Do outro lado da balança, a produção de bens estava prejudicada por falta de matéria-prima mundialmente diante do fechamento de indústrias. Outros fatores entram nessa equação, mas maior demanda e menor oferta levaram, invariavelmente, a inflação. 

Ciclo de altas 

Depois de a Selic chegar ao menor valor já visto, a inflação fez com que o Banco Central tivesse que reverter os cortes aplicados durante 2020. A economista da XP Tatiana Nogueira destaca que esse é um movimento, também, mundial. 

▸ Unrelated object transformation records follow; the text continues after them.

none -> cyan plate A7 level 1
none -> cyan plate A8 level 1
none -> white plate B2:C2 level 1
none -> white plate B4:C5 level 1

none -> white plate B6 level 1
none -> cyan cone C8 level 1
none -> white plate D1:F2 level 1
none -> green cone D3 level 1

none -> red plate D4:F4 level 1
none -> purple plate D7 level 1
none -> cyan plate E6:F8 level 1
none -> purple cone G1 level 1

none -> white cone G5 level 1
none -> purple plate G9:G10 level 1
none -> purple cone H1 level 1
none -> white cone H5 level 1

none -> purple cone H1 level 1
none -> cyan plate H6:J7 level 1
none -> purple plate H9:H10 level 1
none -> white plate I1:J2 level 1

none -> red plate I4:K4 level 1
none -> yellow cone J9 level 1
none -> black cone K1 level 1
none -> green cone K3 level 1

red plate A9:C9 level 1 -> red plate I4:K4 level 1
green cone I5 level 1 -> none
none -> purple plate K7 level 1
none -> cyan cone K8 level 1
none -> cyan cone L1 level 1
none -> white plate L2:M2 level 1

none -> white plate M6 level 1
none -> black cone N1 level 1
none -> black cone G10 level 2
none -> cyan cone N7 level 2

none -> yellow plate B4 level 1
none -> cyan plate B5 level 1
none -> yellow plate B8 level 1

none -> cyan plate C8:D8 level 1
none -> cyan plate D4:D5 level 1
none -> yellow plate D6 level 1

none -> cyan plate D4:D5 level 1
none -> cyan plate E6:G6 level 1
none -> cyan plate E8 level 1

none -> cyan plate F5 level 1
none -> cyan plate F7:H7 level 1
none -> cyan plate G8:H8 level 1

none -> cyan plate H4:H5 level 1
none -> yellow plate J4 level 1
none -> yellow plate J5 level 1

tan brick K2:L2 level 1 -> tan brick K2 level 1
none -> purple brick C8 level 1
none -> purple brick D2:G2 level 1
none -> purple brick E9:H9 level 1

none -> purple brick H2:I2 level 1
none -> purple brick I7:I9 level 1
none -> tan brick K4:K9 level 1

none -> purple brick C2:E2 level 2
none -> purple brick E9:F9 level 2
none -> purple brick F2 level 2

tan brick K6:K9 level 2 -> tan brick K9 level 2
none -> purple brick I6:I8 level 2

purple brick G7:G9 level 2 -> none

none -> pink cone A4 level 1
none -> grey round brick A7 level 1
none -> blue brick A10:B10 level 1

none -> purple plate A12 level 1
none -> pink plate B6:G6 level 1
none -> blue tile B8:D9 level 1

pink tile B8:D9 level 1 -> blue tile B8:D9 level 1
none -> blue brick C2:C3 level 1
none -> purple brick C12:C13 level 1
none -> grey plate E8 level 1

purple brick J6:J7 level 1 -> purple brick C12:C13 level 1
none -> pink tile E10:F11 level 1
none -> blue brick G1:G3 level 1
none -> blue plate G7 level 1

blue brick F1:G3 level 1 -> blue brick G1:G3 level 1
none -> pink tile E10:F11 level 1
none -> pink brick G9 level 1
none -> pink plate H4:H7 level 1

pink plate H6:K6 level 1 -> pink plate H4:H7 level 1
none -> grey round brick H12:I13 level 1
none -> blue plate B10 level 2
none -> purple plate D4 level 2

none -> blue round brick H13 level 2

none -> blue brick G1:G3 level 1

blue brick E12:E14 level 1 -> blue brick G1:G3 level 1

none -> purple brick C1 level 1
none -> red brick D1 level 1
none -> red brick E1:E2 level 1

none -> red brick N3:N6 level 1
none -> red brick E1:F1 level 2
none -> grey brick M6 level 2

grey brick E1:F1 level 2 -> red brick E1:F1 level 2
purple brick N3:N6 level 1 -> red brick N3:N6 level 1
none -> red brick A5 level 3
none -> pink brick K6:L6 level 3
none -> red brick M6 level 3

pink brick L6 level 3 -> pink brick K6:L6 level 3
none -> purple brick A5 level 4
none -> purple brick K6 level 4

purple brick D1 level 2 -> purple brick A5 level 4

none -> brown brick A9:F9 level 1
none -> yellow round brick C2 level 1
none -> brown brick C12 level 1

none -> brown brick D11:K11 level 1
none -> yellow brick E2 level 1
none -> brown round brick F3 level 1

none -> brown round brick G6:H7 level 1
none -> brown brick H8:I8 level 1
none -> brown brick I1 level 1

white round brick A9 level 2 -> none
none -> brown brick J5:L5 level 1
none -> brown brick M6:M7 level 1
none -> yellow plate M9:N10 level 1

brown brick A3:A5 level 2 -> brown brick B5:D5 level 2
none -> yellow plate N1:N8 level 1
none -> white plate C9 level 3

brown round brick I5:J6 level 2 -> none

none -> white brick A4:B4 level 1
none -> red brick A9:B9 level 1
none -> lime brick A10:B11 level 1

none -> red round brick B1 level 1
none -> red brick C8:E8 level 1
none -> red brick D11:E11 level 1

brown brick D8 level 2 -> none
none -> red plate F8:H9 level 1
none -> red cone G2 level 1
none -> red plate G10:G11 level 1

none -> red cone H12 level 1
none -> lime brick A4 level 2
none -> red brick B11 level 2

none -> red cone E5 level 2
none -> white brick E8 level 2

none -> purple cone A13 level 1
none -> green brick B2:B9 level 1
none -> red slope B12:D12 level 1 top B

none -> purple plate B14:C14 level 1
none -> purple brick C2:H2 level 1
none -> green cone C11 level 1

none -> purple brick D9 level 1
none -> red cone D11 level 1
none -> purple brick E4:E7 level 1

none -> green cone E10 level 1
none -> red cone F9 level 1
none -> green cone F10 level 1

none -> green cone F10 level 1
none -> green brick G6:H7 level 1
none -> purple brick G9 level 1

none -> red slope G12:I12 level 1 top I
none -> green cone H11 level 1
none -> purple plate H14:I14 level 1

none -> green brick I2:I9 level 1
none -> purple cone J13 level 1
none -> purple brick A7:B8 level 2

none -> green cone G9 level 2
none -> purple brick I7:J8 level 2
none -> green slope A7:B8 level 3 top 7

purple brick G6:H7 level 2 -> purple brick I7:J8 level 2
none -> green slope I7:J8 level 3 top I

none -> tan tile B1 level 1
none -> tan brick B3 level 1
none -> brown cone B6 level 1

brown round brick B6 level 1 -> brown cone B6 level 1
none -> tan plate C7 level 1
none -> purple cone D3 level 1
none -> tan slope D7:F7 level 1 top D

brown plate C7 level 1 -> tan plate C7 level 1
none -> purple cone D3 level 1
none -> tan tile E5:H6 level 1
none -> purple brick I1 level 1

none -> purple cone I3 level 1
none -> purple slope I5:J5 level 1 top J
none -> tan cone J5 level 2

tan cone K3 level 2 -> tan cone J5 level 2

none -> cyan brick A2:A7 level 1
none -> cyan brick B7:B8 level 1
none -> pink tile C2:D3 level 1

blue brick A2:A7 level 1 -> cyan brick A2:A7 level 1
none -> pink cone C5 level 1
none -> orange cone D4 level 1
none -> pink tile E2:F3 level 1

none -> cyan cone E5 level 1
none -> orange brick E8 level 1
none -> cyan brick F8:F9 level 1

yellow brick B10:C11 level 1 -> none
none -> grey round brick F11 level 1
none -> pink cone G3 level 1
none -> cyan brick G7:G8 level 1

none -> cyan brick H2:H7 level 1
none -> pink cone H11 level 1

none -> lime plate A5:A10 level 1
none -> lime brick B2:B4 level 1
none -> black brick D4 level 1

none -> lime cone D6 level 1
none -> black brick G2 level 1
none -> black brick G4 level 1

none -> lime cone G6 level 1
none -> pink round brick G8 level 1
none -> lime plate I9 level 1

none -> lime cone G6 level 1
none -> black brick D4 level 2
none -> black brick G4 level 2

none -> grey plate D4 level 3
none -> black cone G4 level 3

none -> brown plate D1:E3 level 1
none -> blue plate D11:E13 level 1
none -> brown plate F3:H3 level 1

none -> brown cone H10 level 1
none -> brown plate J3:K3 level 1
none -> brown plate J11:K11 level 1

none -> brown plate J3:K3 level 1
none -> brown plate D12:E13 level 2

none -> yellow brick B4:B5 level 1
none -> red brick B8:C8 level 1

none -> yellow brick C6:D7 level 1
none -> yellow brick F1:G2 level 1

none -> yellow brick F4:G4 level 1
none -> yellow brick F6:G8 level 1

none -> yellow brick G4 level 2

“Nos dois primeiros anos de pandemia, todas as economias e os bancos centrais fizeram de tudo, a qualquer ameaça de riscos maiores, para mitigar os efeitos. Uma dessas medidas, além das medidas de restrição, foi garantir que as pessoas tivessem acesso à renda e a demanda mantivesse aquecida. Agora, no ano de 2022, a gente vê uma reversão desse movimento, as economias começam a tentar tratar os efeitos colaterais dessas medidas. O principal efeito é a inflação”, aponta. 

O ciclo de altas começou em março do ano passado, mas os primeiros efeitos em termos de inflação devem começar a ser sentidos só agora, já que os juros impactam a economia com uma defasagem de dois a três trimestres, conforme Tatiana. 

A previsão é que além da alta desta quarta, outro aumento seja feito na próxima reunião do Copom, prevista para março. A partir daí, os juros devem ficar estabilizados durante o ano e voltar a cair, talvez, no final do ano, após as eleições. 

O patamar em que a próxima alta ocorrerá ainda é divergência dentro do mercado. No comunicado do Copom, o Comitê anteviu como “mais adequada” a redução do ritmo de ajuste da taxa básica de juros, o que significa que o próximo aumento deve ser inferior a 1,5 p.p. 

Para Tatiana, apesar de ser esperada uma trajetória de quedas a partir do fim de 2022, a Selic não deve chegar novamente aos níveis de 2020. Ela considera que a Selic neutra para o Brasil é a 7,5% a.a. 

O Banco Central pode levar os juros para baixo por algum motivo excepcional, mas levar os juros ao patamar mais baixo é um caminho muito longo que o Brasil tem que percorrer, porque nós temos uma dívida bruta muito grande. A gente só consegue enxergar juros mais baixos quando os investidores tiverem confiança na solvência dos investimentos
Tatiana Nogueira
economista da XP

Impacto na economia 

A Selic a 10,75% torna mais caro o custo de empréstimos e financiamentos. Felipe Venturini acrescenta que, para além das pessoas físicas, o próprio governo também paga mais pelas dívidas. 

“Quando tem um aumento na taxa de juros impacta o cálculo econômico tanto do governo quanto das pessoas. Se tem um aumento de 8,75p.p. na Selic [em um ano], tem um aumento no custo da sua dívida de quase 450%”, calcula. 

Tatiana projeta que a influência da Selic sobre a inflação deve começar a ser percebida, mas relacionada ainda às altas do ano passado. É esperada para 2022 uma menor pressão inflacionária, com a inflação se aproximando da meta – definida em 3,5% pelo Conselho Monetário Nacional (CMN), com margem de 1,5 p.p. para cima ou para baixo. 

Aumentar os juros, segundo Venturini, também é uma forma de ajustar o câmbio. Isso porque, com a Selic mais alta, os investimentos se tornam mais atrativos, inclusive para investidores internacionais, que injetam dólares no país. 

“O aumento na taxa de juros interfere diretamente no preço mais importante da economia, que é o câmbio. O câmbio afeta todos os produtos da economia brasileira porque serve de referência para exportação, importação e toda a cadeia produtiva”, reflete. 

Apesar de a renda fixa passar a remunerar mais o investidor com o aumento da Selic, a poupança tem a rentabilidade congelada. Segundo a regra do investimento mais popular entre os brasileiros, a rentabilidade da poupança é de 70% da Selic desde que a taxa básica de juros esteja em até 8,5% - passado esse teto, o fundo passa a render 0,5% ao mês.